Memnuniyetsizliğin üstesinden henüz gelinmedi
De Morgen, Cumhurbaşkanı Emmanuel Macron’un seçim zaferinin getirdiği rahatlamayı halka yönelik hissedilir iyileştirmelerin izlemesi gerektiğine inanıyor:
“2. Macron’un 1. Macron’dan farklı bir ton bulması gerekecek. Derinlerdeki Jüpiter’i bastırmalı ve daha ziyade vatanın babası rolüne bürünmeli. Cumhurbaşkanı ilk döneminde ülkesini modern bir rotaya soktu ve şimdi bu rotanın mümkün olduğunca çok sayıda Fransız için yeterince mutluluk ve refah getireceğini kanıtlaması gerekiyor. Halkının büyük kısmı buna henüz ikna olmuş değil. İlk sınav, Fransa’nın yeni bir parlamento seçeceği haziran ayında verilecek. Durum zor. ... Üstesinden gelinmesi gereken çok büyük bir memnuniyetsizler engeli var.”
Bir çözüm olarak AB
Frankfurter Allgemeine Zeitung, seçim kampanyası boyunca AB’ye bağlı kalmasından ötürü Macron’u övüyor:
“Sarsıcı derecede büyük bir aşırı sağcılar grubu ile daha da büyük bir hoşnutsuzlar grubunu karşısına alan Macron, benzer sıkıntılar içine düşen pek çok Avrupalı politikacının yaptığı gibi kurtuluşunu taktiksel Avrupa şüpheciliğinde aramadı. Bilakis, küreselleşmenin hem maddi hem de kimlik politikalarına yönelik sorunlarına çözüm olarak AB’yi sunma yiğitliğini gösterdi.”

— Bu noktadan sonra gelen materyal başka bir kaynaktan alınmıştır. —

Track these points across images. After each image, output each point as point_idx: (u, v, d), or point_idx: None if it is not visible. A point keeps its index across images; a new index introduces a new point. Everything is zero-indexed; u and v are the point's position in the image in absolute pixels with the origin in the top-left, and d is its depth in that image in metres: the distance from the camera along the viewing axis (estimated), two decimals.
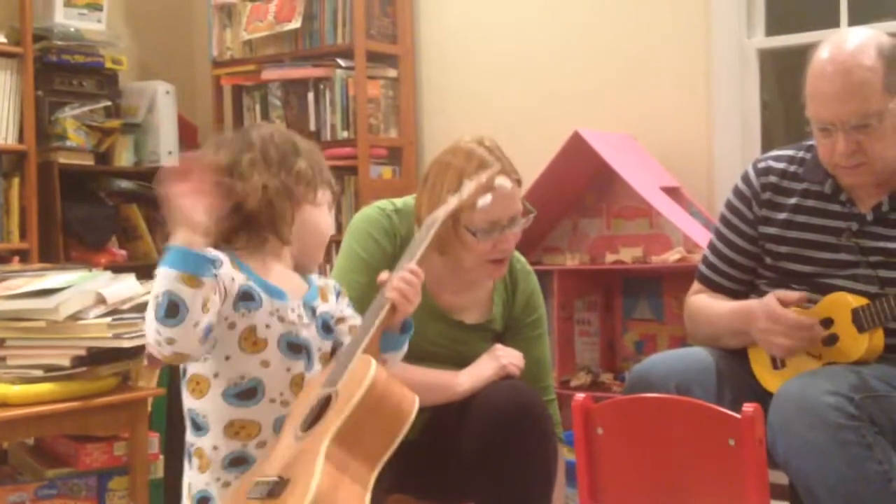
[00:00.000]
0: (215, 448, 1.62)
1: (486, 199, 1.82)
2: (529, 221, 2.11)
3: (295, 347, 1.67)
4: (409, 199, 2.20)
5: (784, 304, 2.00)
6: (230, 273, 1.60)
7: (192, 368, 1.64)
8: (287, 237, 1.70)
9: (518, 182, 2.09)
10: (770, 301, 2.01)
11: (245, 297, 1.62)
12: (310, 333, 1.69)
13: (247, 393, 1.62)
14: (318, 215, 1.75)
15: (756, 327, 2.02)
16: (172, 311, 1.45)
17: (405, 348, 1.79)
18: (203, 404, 1.63)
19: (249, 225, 1.67)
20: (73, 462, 2.36)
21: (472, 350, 2.13)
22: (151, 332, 1.48)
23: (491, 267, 2.11)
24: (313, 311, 1.72)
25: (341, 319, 1.78)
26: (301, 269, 1.76)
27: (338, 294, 1.81)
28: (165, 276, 1.47)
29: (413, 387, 1.99)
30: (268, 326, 1.63)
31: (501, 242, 2.07)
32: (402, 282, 1.70)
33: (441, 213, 1.82)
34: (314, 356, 1.70)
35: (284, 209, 1.68)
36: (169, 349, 1.49)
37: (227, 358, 1.62)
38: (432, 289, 2.15)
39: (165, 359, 1.54)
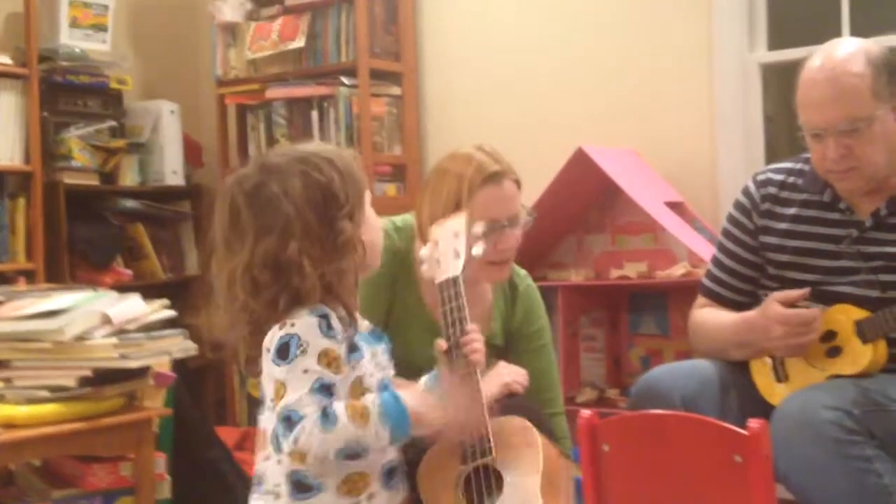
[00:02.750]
0: None
1: (477, 249, 1.79)
2: (530, 223, 2.13)
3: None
4: (408, 217, 2.21)
5: (787, 304, 2.01)
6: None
7: None
8: (355, 297, 1.62)
9: (517, 183, 2.11)
10: (774, 307, 2.02)
11: (352, 350, 1.59)
12: (391, 372, 1.68)
13: None
14: (369, 224, 1.67)
15: (771, 336, 2.03)
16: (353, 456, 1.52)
17: None
18: (315, 464, 1.54)
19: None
20: (80, 483, 2.36)
21: None
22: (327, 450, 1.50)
23: (493, 269, 2.11)
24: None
25: None
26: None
27: None
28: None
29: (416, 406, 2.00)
30: (371, 375, 1.61)
31: (502, 243, 2.07)
32: (478, 344, 1.70)
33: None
34: None
35: (347, 278, 1.59)
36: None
37: None
38: (431, 304, 2.16)
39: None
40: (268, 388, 1.56)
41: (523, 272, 2.29)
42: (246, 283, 1.56)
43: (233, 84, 4.01)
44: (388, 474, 1.62)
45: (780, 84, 3.36)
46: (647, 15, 3.36)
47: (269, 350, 1.54)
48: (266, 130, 3.94)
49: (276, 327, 1.55)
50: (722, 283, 2.23)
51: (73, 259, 3.69)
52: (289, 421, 1.49)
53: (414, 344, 2.14)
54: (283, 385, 1.51)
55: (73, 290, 2.35)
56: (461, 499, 1.63)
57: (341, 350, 1.54)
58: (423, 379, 1.66)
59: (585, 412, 1.67)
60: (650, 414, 1.73)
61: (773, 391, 2.08)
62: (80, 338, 2.15)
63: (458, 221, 1.77)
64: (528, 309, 2.25)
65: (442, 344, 1.69)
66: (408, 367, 1.93)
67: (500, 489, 1.62)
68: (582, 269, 3.20)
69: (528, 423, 1.68)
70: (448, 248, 1.73)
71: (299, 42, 3.78)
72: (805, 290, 2.04)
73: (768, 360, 2.11)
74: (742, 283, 2.21)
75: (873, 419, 1.81)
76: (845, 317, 2.02)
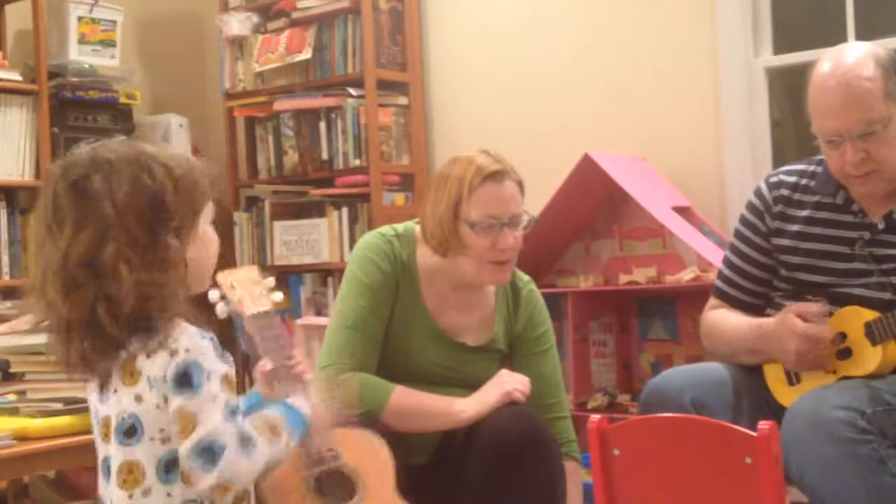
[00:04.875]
0: None
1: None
2: (530, 226, 2.14)
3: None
4: (409, 224, 2.23)
5: (805, 318, 2.02)
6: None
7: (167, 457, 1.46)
8: (183, 307, 1.47)
9: (520, 185, 2.13)
10: (794, 321, 2.02)
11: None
12: None
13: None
14: (202, 243, 1.53)
15: (787, 349, 2.03)
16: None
17: None
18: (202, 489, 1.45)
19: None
20: (94, 494, 2.35)
21: (477, 372, 2.14)
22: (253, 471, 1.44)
23: (492, 269, 2.12)
24: None
25: None
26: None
27: None
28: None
29: (419, 412, 2.03)
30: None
31: (500, 241, 2.08)
32: (302, 366, 1.67)
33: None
34: None
35: (171, 291, 1.45)
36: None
37: None
38: (433, 311, 2.17)
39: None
40: (151, 417, 1.44)
41: (526, 277, 2.31)
42: (58, 281, 1.45)
43: (241, 97, 4.03)
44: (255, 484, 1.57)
45: (786, 88, 3.37)
46: (652, 21, 3.37)
47: (162, 379, 1.43)
48: (274, 142, 3.96)
49: (162, 353, 1.43)
50: (734, 285, 2.24)
51: None
52: (210, 453, 1.39)
53: (416, 349, 2.15)
54: (192, 416, 1.40)
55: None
56: (316, 502, 1.65)
57: (232, 372, 1.47)
58: (242, 399, 1.57)
59: (595, 417, 1.68)
60: (659, 417, 1.74)
61: (785, 393, 2.09)
62: None
63: (252, 273, 1.74)
64: (531, 313, 2.26)
65: (265, 364, 1.62)
66: (412, 372, 1.95)
67: (352, 494, 1.69)
68: (590, 275, 3.20)
69: (376, 438, 1.77)
70: (250, 289, 1.69)
71: (306, 54, 3.80)
72: (825, 309, 2.04)
73: (789, 368, 2.11)
74: (754, 284, 2.21)
75: (885, 419, 1.82)
76: (855, 319, 2.02)
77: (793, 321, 2.01)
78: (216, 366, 1.44)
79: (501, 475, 1.96)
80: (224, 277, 1.68)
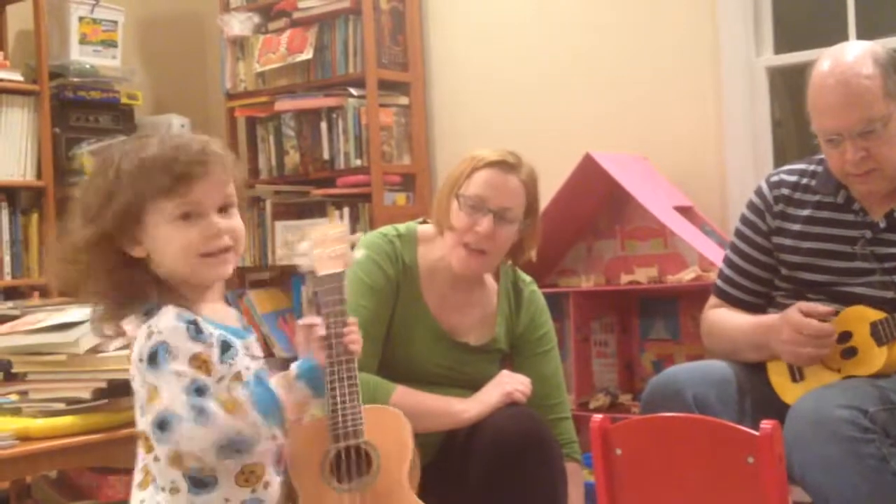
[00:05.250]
0: (227, 501, 1.56)
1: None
2: (517, 230, 2.14)
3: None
4: (412, 224, 2.24)
5: (807, 314, 2.02)
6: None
7: None
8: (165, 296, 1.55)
9: (525, 186, 2.13)
10: (793, 313, 2.03)
11: (225, 348, 1.56)
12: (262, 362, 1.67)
13: None
14: (160, 239, 1.55)
15: (779, 339, 2.04)
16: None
17: None
18: (195, 465, 1.54)
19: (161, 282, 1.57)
20: (96, 494, 2.37)
21: (479, 372, 2.14)
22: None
23: (462, 253, 2.11)
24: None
25: None
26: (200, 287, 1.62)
27: None
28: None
29: (420, 412, 2.03)
30: (247, 368, 1.59)
31: (478, 224, 2.08)
32: (355, 335, 1.74)
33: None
34: None
35: (141, 287, 1.55)
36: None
37: None
38: (435, 311, 2.17)
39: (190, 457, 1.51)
40: (141, 392, 1.55)
41: (528, 278, 2.31)
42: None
43: (242, 97, 4.03)
44: (277, 459, 1.61)
45: (787, 87, 3.37)
46: (653, 21, 3.37)
47: (141, 360, 1.52)
48: (276, 142, 3.96)
49: (142, 335, 1.53)
50: (735, 285, 2.24)
51: None
52: (164, 423, 1.48)
53: (418, 349, 2.15)
54: (155, 389, 1.50)
55: (87, 304, 2.37)
56: (329, 475, 1.67)
57: (212, 352, 1.53)
58: (294, 365, 1.63)
59: (597, 417, 1.68)
60: (661, 417, 1.74)
61: (789, 391, 2.09)
62: (95, 350, 2.17)
63: (339, 229, 1.83)
64: (533, 314, 2.26)
65: (321, 330, 1.66)
66: (413, 372, 1.94)
67: (368, 469, 1.68)
68: (592, 275, 3.21)
69: (403, 417, 1.78)
70: (331, 247, 1.78)
71: (307, 54, 3.80)
72: (829, 310, 2.04)
73: (787, 362, 2.12)
74: (755, 284, 2.21)
75: (888, 418, 1.82)
76: (860, 318, 2.02)
77: (794, 313, 2.02)
78: (187, 345, 1.50)
79: (502, 475, 1.96)
80: (312, 234, 1.80)
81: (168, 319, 1.52)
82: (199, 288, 1.59)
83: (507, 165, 2.11)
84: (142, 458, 1.61)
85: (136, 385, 1.56)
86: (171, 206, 1.53)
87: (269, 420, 1.53)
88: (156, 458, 1.57)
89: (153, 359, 1.50)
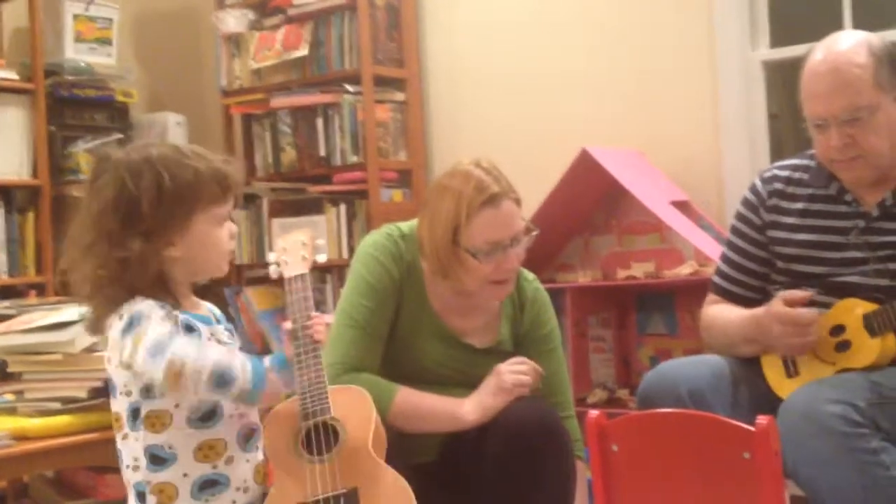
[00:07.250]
0: (185, 475, 1.65)
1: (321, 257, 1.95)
2: (532, 240, 2.12)
3: None
4: (414, 224, 2.22)
5: (790, 304, 2.03)
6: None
7: (147, 406, 1.65)
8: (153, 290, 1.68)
9: (517, 202, 2.11)
10: (775, 305, 2.04)
11: (189, 329, 1.67)
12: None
13: (207, 415, 1.67)
14: (197, 242, 1.71)
15: (770, 335, 2.05)
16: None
17: None
18: (167, 436, 1.65)
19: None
20: (93, 493, 2.37)
21: (485, 374, 2.13)
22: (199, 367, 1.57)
23: (495, 288, 2.11)
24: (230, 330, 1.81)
25: None
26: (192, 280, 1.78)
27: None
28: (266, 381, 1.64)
29: (423, 414, 2.03)
30: None
31: (505, 262, 2.07)
32: (320, 326, 1.82)
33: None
34: None
35: (131, 282, 1.66)
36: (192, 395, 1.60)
37: None
38: (440, 312, 2.16)
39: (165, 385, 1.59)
40: (118, 376, 1.66)
41: (531, 276, 2.29)
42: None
43: (238, 94, 4.03)
44: (246, 438, 1.72)
45: (783, 81, 3.37)
46: (649, 16, 3.36)
47: (116, 339, 1.63)
48: (272, 139, 3.96)
49: (115, 320, 1.64)
50: (732, 280, 2.25)
51: None
52: (157, 346, 1.56)
53: (424, 350, 2.14)
54: (138, 336, 1.59)
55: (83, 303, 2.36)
56: (301, 450, 1.77)
57: (178, 329, 1.64)
58: (267, 357, 1.74)
59: (593, 412, 1.68)
60: (658, 413, 1.74)
61: (784, 385, 2.09)
62: (90, 349, 2.17)
63: (305, 233, 1.96)
64: (537, 313, 2.25)
65: (287, 324, 1.80)
66: (420, 372, 1.94)
67: (336, 442, 1.79)
68: (589, 270, 3.20)
69: (366, 394, 1.88)
70: (296, 253, 1.91)
71: (303, 51, 3.79)
72: (807, 293, 2.05)
73: (779, 355, 2.12)
74: (751, 278, 2.22)
75: (880, 412, 1.82)
76: (854, 311, 2.03)
77: (776, 305, 2.04)
78: (160, 313, 1.62)
79: (515, 472, 1.95)
80: (280, 242, 1.93)
81: (143, 301, 1.64)
82: (184, 285, 1.73)
83: (496, 198, 2.05)
84: (118, 438, 1.71)
85: (112, 367, 1.66)
86: (222, 211, 1.72)
87: (255, 378, 1.62)
88: (124, 437, 1.67)
89: (129, 325, 1.61)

Avrupa'nın ona ihtiyacı var
Politiken rahatlamış görünüyor ve aynı zamanda Macron'un önündeki pek çok zorluğa dikkat çekiyor:
“Onu bekleyen büyük görevler var. Yönünü kaybetmiş Alman hükümetini düşündüğümüzde, Rusya karşısında bir arada durabilmek için AB'nin Macron'a ihtiyacı olduğu ortada. Almanya Şansölyesi Olaf Scholz göründüğü üzere bu görev için hazır değil ve Danimarka'nın dahil olması beklenen Avrupa Ortak Güvenlik ve Savunma Politikası'nın geliştirilmesinde de Fransa'nın liderliğine ihtiyaç var. ... [Ancak] bu yılki cumhurbaşkanlığı seçimi sadece memnuniyet verici değildi, aynı zamanda sosyo-politik ve demokratik bir uyanış çağrısıydı.”
Sıradan insanlar için öncelik cüzdanları
Jutarnji list, Macron’un Le Pen’e karşı kazanmasını sağlayan unsurun radikalleşme korkusu olmadığını öne sürüyor:
“Biz ve Avrupa’nın geri kalan ülkeleri kendimizi kandırmamalıyız: Fransızlar için Le Pen’in kazanmasının iyisiyle kötüsüyle Paris-Berlin eksenine dayanan AB’den uzaklaşılması ve hatta birliğin sonu ya da Avrupa’nın iki dünya savaşını tetiklemiş olan ve Ukrayna’da bir üçüncüsü riskiyle bizi karşı karşıya bırakan milliyetçi çatışmalara doğru kayması anlamına gelmesi önemli olmakla birlikte belirleyici değildi. ... Mevcut ekonomik krizde kimin iktidarında daha az ıstırap çekecekleri Fransızlar için daha önemliydi. ... Sıradan insanlar, enflasyonun tasarruflarını mı yoksa maaşlarını, emekli aylıklarını ya da sosyal yardımlarını mı yuttuğuyla ilgileniyor.”